+++ Recorded information +++

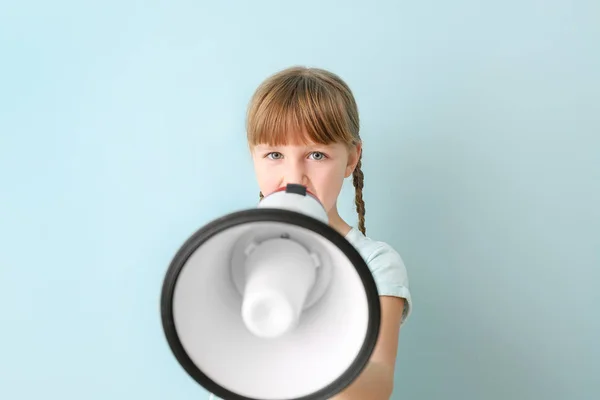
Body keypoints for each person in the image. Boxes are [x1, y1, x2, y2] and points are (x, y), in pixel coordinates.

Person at [212, 66, 412, 400]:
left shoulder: (375, 264)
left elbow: (378, 384)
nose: (295, 176)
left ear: (351, 159)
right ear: (254, 158)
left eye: (316, 155)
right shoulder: (226, 256)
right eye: (275, 154)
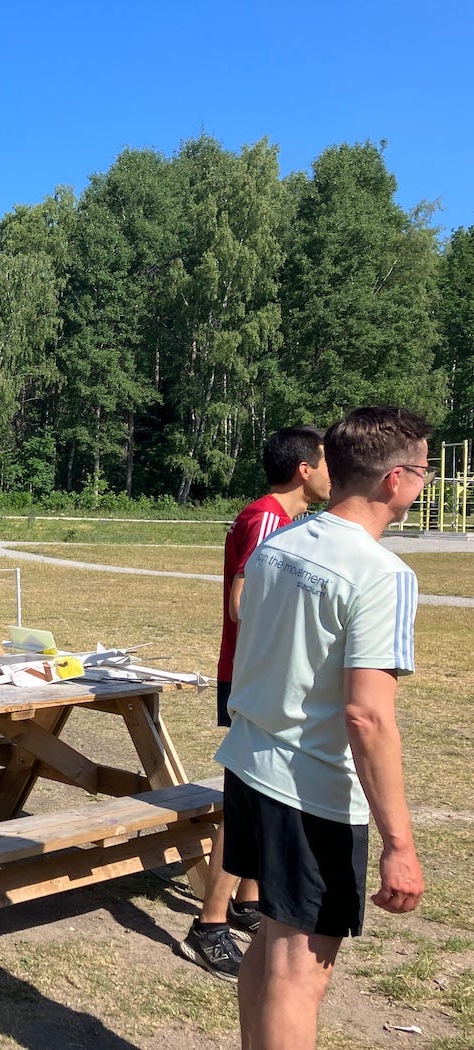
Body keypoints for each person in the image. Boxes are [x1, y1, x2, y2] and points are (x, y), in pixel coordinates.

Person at [216, 406, 429, 1049]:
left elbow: (248, 624)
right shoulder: (381, 573)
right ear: (395, 479)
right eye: (422, 469)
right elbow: (366, 715)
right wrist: (400, 843)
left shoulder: (282, 541)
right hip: (312, 791)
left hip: (251, 763)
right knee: (302, 968)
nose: (422, 481)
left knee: (274, 946)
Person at [182, 426, 331, 980]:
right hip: (256, 678)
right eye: (327, 462)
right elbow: (242, 602)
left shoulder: (279, 516)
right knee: (248, 801)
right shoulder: (268, 518)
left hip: (259, 677)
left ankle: (247, 901)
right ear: (304, 469)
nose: (334, 472)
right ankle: (209, 925)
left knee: (265, 794)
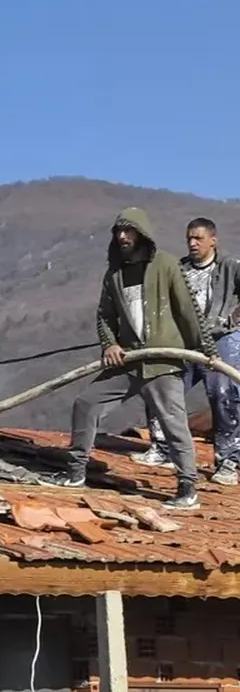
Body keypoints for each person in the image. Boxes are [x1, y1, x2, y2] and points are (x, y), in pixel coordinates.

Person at [49, 206, 216, 510]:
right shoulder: (115, 274)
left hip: (162, 361)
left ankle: (187, 487)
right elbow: (104, 316)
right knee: (86, 404)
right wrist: (109, 344)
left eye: (128, 230)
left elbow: (187, 311)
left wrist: (205, 350)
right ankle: (75, 472)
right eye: (118, 231)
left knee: (173, 422)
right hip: (127, 360)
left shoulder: (165, 265)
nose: (123, 236)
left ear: (141, 233)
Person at [133, 217, 240, 484]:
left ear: (213, 240)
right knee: (161, 386)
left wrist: (235, 316)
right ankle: (163, 448)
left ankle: (228, 461)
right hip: (183, 342)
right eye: (189, 238)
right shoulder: (178, 269)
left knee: (224, 393)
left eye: (198, 238)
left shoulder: (230, 267)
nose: (193, 243)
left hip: (221, 340)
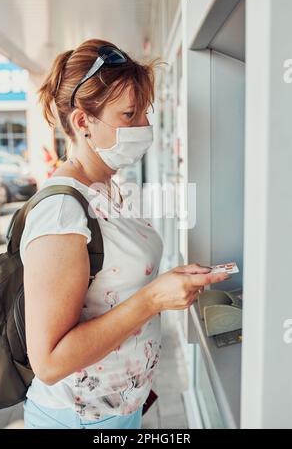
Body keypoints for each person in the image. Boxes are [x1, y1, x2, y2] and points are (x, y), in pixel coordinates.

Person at [21, 39, 231, 429]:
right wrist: (154, 298)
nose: (145, 127)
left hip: (117, 413)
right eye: (130, 114)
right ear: (83, 122)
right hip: (78, 421)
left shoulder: (108, 187)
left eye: (144, 113)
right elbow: (49, 363)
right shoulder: (61, 212)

+++

What this task involves:
The answer must be every line from the records above that contains the word "knee", copied in full.

Answer to this problem:
right knee: (302, 968)
left knee: (274, 946)
right knee: (248, 801)
left knee: (265, 794)
right knee: (86, 404)
left knee: (173, 422)
right knee: (161, 386)
left knee: (224, 393)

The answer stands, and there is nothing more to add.